Still, the Bureau of Justice Statistics found that compared with other offenders released from state prisons, released sex offenders were four times as likely to be rearrested for a sex crime.
Around the country, recent instances of sex crimes involving children have increased public interest in tracking offenders.
"Many people will be surprised by how many registered sex offenders live in close proximity to their homes, schools, and communities," says Scott Adams, director of the National Alert Registry, a Florida company that provides the location and identities of registered sex offenders.
Meanwhile, authorities are looking for other ways to prevent repeat sexual offenses. Scanning the Internet is a start.
In an online journal called "Blogging the Fifth Nail," an allegorical reference to Jesus' crucifixion, Joseph Duncan wrote "I don't know much any more what right and wrong even is." Mr. Duncan, a repeat violent sex offender, is charged with the recent abduction of a young brother and sister in Idaho.

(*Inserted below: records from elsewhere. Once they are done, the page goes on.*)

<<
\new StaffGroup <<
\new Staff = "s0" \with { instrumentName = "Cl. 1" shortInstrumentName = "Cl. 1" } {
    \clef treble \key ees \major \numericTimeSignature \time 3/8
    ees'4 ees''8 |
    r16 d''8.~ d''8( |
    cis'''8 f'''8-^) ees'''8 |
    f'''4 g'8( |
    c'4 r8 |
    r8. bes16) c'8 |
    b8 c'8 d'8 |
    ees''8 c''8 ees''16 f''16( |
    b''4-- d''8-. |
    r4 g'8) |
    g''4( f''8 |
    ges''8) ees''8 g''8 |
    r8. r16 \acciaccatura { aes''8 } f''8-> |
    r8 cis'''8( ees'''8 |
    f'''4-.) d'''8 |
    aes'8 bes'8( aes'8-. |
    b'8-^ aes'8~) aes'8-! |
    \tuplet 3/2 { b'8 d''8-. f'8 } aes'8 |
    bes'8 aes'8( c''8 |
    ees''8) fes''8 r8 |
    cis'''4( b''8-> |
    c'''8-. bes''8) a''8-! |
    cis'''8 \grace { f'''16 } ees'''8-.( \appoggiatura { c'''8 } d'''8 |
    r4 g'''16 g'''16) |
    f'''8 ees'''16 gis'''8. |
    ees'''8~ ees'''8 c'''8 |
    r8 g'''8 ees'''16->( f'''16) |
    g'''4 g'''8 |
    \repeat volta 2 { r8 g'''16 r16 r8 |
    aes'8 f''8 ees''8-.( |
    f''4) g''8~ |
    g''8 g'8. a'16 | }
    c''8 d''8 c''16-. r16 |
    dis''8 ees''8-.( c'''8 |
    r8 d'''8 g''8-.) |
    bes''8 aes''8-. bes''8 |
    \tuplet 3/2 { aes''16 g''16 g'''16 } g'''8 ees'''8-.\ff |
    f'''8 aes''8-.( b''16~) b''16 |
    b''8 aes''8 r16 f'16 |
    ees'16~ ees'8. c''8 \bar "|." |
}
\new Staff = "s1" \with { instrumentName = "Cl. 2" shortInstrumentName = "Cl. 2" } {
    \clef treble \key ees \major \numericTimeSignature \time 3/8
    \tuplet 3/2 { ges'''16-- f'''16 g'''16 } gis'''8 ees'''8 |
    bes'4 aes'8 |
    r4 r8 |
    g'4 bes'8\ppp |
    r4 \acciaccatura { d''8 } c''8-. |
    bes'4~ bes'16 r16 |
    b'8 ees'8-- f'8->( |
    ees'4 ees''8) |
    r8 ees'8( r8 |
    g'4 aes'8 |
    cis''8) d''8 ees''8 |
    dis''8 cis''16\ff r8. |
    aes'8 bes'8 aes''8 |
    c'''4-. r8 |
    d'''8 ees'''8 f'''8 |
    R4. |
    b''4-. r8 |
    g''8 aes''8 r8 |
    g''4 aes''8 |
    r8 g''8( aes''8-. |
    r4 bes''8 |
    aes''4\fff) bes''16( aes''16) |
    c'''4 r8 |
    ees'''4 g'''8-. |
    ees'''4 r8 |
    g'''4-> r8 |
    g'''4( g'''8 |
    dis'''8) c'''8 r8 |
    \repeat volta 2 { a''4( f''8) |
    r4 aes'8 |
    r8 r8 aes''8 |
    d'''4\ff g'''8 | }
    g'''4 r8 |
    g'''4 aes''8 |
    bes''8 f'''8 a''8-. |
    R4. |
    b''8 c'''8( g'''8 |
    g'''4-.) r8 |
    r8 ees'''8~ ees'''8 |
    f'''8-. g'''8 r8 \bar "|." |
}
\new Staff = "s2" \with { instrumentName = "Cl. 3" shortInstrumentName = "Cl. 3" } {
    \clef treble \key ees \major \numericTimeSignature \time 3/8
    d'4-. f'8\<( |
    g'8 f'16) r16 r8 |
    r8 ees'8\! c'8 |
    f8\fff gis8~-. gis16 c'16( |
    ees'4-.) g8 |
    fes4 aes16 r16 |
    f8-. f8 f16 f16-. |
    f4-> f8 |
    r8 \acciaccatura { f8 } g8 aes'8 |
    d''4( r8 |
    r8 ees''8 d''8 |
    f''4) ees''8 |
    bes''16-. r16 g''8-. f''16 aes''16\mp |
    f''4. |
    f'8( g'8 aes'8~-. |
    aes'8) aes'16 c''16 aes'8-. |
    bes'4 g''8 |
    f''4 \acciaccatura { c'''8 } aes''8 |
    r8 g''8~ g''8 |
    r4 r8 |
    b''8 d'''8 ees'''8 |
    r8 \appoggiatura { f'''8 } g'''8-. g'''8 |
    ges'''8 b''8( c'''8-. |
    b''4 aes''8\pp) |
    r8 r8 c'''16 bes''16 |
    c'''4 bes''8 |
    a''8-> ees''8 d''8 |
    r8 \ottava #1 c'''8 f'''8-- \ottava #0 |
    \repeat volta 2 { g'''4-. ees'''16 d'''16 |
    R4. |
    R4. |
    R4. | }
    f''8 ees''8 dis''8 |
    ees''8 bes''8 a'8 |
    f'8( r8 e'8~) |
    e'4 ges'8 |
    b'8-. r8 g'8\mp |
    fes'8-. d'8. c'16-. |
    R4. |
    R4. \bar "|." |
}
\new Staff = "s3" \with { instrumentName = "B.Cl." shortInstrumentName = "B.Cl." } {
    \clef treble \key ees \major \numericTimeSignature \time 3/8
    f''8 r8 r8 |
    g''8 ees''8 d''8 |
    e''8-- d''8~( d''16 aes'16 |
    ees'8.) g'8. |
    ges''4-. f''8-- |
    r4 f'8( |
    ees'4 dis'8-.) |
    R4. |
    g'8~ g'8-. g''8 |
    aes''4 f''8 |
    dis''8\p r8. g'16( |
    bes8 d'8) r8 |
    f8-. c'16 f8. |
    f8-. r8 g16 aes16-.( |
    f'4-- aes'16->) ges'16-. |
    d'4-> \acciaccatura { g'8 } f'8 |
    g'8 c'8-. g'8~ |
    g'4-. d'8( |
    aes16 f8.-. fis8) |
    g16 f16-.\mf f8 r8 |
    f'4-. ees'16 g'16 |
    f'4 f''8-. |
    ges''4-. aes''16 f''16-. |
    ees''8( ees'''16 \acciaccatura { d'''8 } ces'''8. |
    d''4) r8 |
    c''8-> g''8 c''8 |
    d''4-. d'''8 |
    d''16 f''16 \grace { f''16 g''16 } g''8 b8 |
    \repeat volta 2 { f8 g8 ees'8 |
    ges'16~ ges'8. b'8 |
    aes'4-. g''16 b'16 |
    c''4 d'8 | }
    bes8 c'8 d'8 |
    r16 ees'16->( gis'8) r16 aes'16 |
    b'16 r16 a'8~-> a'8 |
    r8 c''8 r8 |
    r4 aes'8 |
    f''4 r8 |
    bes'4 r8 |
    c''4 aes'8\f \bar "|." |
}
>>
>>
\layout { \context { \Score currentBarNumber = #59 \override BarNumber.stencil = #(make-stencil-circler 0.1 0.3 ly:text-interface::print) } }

Duncan's blog ramblings, in which he complained about being officially labeled a sex offender, could be used as evidence against him. But whether the public warnings of a convicted and registered sex offender should have been seen as clear intent to act is another question.

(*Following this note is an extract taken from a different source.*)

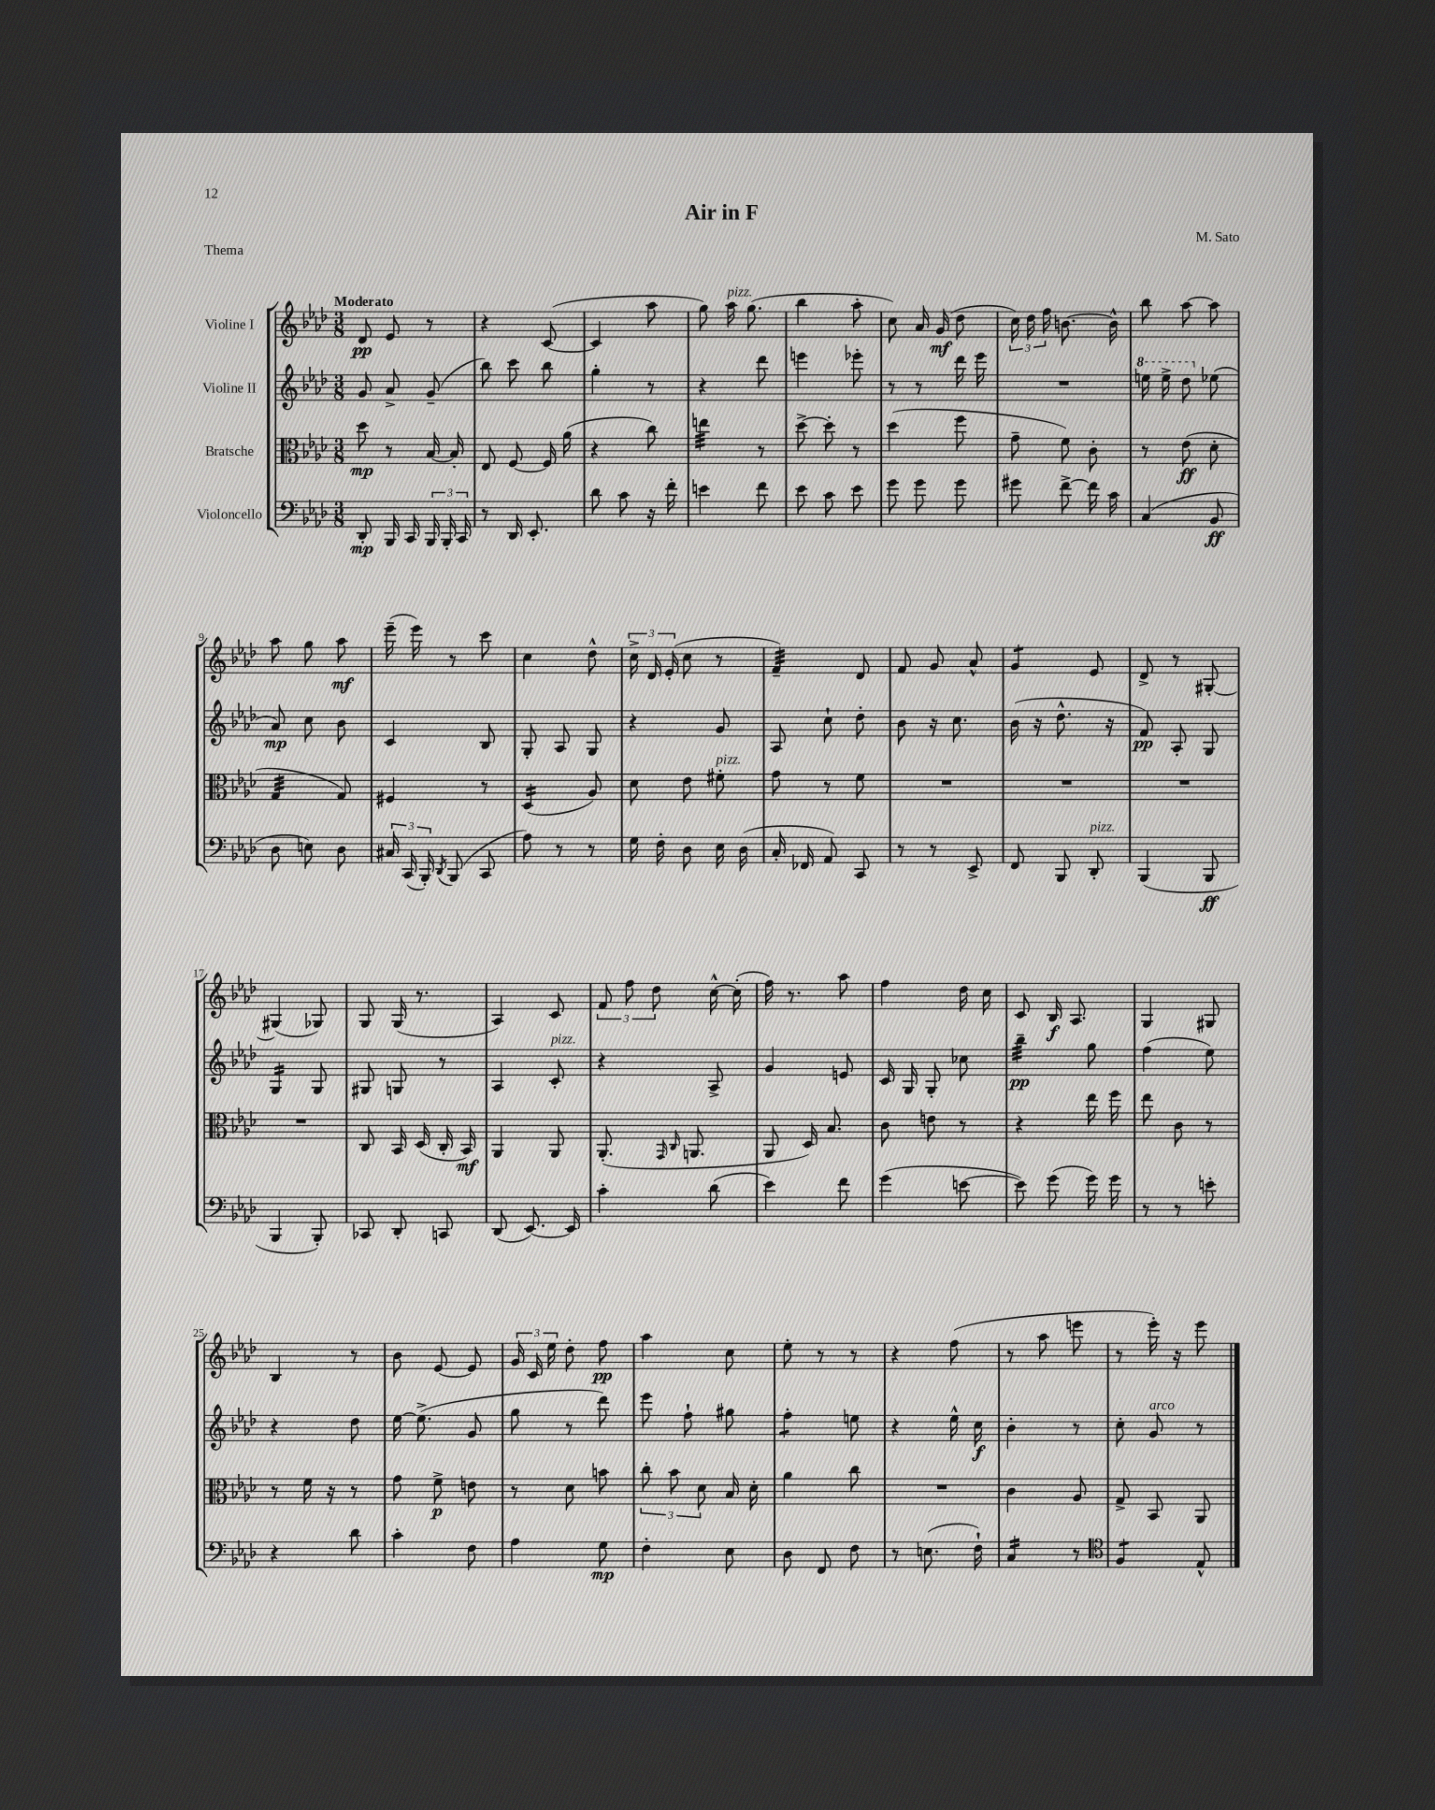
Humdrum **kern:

The US Justice Department recently announced that state sex-offender registry data will be publicly available on a new federal government website. Bills in the House and Senate would also require that state's attorneys be notified when a high-risk offender is about to be released so that continued confinement can be considered. States also would be required to intensely monitor for at least one year any high-risk sex offender who has not been civilly committed and who has been unconditionally released.
"It is absolutely critical that we do better in tracking convicted sex offenders," says Sen. Byron Dorgan (D) of North Dakota, sponsor of the Senate bill.
Courts have tended to support registries for sex offenders. In 2003, the US Supreme Court ruled that states can post sex offenders' photos and personal data on the Internet. A federal appeals court recently upheld Florida laws requiring sex offenders to register their addresses and submit DNA samples. Last month, another federal appeals court upheld Iowa's buffer zone law, one of the nation's most restrictive.